With respect to the first ground, the important paragraph in Miller J.A.’s reasons (for the Court) is:
[16] It was reasonable for the motion judge to interpret the phrase “without any personal liabilities” in the context of the contract as a whole, as not applying to the deposit. As he noted, the contract had no express provisions concerning the deposit. In particular, “(t)he terms of the Deposit do not include a provision that if the contract is not performed, the Deposit is to be returned to [the appellant]. Under settled law, such a ‘contrary intention’ must be expressly stated if the deposit is not to be forfeited upon the failure of the purchaser to perform his or her obligations under the agreement of purchase and sale.” As the motion judge found, the interpretation offered by the appellant would render a deposit meaningless, providing no incentive to close the transaction, and no compensation to the vendor for failure to close.
This argument makes no sense. The vendor who agrees to sell to a person representing a corporation-to-be-incorporated when that person disclaims all personal liability under subsection 21(4) of the Ontario Business Corporations Act, takes the risk that the corporation may not adopt the contract and that no sale will occur. In other words, the vendor can have no reasonable expectation that there will be a sale if the contract is not adopted. To say, as Miller J.A. does in the last sentence of paragraph 16, that any result other than forfeiture of the deposit would provide no incentive to close, is to acknowledge the existence of an expectation in the vendor that, given the disclaimer in the context of a pre-incorporation contract and the law governing such contracts, the vendor had no business entertaining. The result protects no reasonable expectation that the vendor could have had and defeats the entirely reasonable expectations that, based on subsection 21(4), the promoter almost certainly had.
The premise of the second ground, viz., that the deposit and the contract of purchase and sale reflect different obligations — see para 7 of Miller J.A.’s reasons — is simply flatly wrong: there is one contract, under the terms of which a deposit was paid. Once the contract of purchase and sale is unenforceable against the purported purchaser, the vendor can have no contractual claim to keep the deposit. A deposit paid by a purchaser when the vendor breaches the contract or the contract is otherwise unenforceable — whether or not the agreement deals with the return of the deposit — cannot be retained by the vendor because, the contract being unenforceable by the vendor, it cannot resist a claim in restitution by the purchaser: there is no juridical basis for the vendor’s claim to keep the deposit. This situation existed in Benedetto; the nominal party, the corporation-to-be-incorporated, could not be sued when the contract had not been adopted, just as the promoter, who had disclaimed personal liability, could not be sued, and, the contract being then unenforceable by the vendor against anyone, the vendor has no defence to the promoter’s claim in restitution for money had and received or money paid.

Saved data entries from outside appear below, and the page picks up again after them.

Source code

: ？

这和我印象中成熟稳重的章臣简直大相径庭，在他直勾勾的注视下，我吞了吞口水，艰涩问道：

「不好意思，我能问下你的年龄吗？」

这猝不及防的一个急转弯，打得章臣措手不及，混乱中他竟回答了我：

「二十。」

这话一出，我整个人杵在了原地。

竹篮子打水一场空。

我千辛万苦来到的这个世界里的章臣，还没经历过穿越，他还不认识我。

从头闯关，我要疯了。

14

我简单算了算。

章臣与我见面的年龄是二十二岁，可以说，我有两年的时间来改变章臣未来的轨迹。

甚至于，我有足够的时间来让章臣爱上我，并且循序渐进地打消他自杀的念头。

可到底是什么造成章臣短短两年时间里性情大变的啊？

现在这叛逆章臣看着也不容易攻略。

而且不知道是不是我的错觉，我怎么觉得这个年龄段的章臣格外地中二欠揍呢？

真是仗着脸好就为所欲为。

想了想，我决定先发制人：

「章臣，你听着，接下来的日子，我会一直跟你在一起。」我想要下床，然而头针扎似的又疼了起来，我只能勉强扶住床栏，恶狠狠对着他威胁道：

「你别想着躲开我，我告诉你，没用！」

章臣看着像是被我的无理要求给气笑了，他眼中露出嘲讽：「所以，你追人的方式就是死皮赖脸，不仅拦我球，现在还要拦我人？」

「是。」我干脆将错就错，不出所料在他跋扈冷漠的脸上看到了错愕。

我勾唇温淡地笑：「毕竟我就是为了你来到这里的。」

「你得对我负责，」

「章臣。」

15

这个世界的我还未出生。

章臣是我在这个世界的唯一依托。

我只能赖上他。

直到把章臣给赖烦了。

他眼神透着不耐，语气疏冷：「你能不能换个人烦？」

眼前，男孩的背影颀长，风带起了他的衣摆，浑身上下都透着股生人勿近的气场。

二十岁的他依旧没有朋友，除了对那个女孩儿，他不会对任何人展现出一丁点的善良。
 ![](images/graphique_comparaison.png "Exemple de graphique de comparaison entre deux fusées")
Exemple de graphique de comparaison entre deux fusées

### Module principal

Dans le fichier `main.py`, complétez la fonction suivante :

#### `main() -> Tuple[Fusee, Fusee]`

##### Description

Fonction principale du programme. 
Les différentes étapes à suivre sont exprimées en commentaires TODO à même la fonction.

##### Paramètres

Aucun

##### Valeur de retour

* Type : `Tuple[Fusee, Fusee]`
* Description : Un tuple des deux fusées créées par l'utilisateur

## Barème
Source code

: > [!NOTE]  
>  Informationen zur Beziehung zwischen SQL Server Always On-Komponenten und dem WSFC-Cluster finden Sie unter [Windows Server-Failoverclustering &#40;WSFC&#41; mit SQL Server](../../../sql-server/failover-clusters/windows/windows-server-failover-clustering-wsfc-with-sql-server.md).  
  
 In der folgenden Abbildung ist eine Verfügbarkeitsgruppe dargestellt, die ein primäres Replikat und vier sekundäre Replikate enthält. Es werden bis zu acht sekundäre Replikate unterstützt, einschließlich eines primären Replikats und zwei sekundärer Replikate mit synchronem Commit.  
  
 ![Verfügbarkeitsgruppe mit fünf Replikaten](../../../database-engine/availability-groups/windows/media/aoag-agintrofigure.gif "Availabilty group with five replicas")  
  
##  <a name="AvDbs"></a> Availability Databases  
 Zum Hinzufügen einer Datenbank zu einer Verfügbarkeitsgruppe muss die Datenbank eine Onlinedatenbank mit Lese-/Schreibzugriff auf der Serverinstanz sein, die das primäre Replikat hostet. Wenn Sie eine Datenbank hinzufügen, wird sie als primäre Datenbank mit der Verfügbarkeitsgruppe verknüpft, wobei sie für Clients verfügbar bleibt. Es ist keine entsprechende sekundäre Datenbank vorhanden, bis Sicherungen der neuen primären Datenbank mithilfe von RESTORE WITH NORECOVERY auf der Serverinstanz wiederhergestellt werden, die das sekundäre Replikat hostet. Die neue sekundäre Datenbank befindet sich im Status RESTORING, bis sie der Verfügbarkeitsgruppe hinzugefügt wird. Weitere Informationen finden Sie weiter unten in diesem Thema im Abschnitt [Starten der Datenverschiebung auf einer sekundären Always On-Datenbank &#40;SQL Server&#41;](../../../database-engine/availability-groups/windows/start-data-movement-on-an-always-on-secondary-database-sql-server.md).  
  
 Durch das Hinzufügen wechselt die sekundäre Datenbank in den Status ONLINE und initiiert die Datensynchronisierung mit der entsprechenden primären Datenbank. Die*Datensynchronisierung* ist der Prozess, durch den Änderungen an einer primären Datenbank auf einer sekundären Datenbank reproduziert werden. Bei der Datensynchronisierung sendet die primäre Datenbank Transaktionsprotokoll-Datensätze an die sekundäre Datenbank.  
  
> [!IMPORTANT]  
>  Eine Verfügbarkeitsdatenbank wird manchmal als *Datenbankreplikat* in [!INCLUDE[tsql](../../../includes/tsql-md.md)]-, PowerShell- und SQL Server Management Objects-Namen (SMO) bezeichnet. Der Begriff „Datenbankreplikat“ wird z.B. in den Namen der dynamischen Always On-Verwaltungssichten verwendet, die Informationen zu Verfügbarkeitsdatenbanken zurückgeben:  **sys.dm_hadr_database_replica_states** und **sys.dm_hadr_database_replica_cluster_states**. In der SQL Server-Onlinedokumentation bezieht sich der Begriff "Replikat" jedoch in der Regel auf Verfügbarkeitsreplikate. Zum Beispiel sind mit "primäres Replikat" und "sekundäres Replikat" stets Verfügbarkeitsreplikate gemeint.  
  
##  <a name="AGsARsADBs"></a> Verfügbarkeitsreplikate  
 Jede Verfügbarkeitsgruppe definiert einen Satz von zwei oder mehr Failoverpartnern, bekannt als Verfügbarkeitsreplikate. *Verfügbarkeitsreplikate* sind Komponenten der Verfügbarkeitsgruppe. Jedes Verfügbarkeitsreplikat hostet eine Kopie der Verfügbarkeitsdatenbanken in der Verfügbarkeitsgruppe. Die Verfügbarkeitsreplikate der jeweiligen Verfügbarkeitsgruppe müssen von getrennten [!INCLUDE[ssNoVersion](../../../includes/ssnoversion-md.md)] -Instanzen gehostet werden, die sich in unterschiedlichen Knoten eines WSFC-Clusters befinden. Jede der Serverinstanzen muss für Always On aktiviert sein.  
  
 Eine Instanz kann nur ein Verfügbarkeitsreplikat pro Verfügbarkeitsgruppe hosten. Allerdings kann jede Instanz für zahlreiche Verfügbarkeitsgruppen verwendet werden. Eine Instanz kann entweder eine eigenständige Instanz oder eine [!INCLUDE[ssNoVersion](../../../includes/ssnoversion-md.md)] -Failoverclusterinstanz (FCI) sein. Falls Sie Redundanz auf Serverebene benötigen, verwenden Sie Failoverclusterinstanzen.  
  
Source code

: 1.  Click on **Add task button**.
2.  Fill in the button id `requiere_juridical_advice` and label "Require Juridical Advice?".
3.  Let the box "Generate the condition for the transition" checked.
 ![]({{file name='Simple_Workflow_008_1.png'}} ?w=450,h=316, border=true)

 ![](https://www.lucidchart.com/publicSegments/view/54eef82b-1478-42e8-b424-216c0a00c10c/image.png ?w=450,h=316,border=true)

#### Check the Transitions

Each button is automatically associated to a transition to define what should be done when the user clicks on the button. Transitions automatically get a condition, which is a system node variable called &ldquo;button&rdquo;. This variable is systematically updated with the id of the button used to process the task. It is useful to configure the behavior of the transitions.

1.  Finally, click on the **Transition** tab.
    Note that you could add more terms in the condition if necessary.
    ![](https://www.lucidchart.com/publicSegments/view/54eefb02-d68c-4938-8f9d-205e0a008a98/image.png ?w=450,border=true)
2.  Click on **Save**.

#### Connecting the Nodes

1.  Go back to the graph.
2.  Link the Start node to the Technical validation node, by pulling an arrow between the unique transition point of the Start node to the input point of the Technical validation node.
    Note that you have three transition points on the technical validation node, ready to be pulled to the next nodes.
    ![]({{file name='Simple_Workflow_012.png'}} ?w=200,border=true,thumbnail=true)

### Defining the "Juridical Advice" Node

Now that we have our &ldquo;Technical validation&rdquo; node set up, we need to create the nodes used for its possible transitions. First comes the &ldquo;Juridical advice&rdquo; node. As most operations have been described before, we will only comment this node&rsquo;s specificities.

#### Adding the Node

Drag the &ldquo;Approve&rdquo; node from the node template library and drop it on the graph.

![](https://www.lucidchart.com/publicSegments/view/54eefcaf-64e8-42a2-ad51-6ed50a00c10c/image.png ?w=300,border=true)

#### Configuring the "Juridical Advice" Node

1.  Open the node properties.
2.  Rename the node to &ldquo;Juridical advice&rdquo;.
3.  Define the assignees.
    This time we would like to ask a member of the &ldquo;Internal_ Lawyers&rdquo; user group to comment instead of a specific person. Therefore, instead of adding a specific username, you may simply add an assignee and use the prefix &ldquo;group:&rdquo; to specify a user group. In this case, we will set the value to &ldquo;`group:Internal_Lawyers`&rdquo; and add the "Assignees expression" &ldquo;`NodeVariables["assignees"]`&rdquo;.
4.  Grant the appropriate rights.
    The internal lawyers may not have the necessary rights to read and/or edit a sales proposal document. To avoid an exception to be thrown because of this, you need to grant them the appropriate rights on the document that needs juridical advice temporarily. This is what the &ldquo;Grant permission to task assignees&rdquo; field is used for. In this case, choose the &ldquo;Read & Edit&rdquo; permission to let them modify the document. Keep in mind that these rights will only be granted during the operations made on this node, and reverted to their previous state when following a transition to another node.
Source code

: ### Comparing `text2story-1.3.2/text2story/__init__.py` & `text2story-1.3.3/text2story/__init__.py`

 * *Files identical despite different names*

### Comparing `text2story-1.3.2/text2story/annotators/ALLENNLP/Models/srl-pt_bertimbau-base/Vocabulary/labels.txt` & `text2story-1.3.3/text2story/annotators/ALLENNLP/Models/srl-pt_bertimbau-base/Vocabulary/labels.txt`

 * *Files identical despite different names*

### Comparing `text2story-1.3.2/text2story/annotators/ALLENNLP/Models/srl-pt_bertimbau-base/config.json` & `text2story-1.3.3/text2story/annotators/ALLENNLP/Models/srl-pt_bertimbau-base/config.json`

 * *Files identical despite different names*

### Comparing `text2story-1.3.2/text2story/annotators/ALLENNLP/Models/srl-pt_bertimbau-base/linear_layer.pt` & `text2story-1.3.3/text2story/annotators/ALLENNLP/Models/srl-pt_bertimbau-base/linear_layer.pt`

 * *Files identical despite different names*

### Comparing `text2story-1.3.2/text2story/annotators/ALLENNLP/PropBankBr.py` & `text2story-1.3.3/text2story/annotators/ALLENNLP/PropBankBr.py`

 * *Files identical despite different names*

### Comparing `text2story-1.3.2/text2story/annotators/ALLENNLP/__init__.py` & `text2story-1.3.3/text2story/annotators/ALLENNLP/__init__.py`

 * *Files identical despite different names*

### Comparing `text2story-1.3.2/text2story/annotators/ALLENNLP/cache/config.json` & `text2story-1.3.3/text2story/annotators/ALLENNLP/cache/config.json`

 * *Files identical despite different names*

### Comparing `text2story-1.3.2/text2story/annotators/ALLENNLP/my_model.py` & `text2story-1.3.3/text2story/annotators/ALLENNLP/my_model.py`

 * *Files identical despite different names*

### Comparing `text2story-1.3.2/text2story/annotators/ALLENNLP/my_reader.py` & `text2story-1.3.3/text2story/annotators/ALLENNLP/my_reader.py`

All standard disclaimers under subsection 21(4), or subsection 14(4) of the Canada Business Corporations Act, must now be re-drafted to protect the promoter to the extent that, before this case, it was entirely reasonable for such a person to expect.
1 See, e.g., Sherwood Design Services Inc. v. 872935 Ontario Ltd., (1998), 39 O.R. (3d) 576, 158 D.L.R. (4th) 441, 38 B.L.R. (2d) 157 (C.A., Carthy & Abella JJ.A. & Borins J. (ad hoc)). There is a very polite annotation to the case by Dick Potter (1998), 38 B.L.R. (2d) 159, and a scathing comment by Bill Estey, “Pre-Incorporation Contracts: The Fog is Lifting” (2000), 33 Can. Bus. L. J. 3. The decision is as wrong a decision on corporate law as can be imagined. The decision was in fact reversed — yes, reversed! — six months later in Szecket v. Huang (1998), 42 O.R. (3d) 400, 168 D.L.R. (4th) 402, 42 B.L.R. (2d) 1 (C.A., McMurtry C.J.O., Laskin & Borins JJ.A.). The lesson of Szecket has not, however, been accepted; the Court of Appeal still refers to Sherwood Design and ignores Szecket. See Shoppers Drug Mart Inc. v. 6470360 Canada Inc. (Energyshop Consulting Inc./Powerhouse Energy Management Inc.), 2014 ONCA 85, 372 D.L.R. (4th) 90 (Goudge, Watt & Pepall JJ.A.).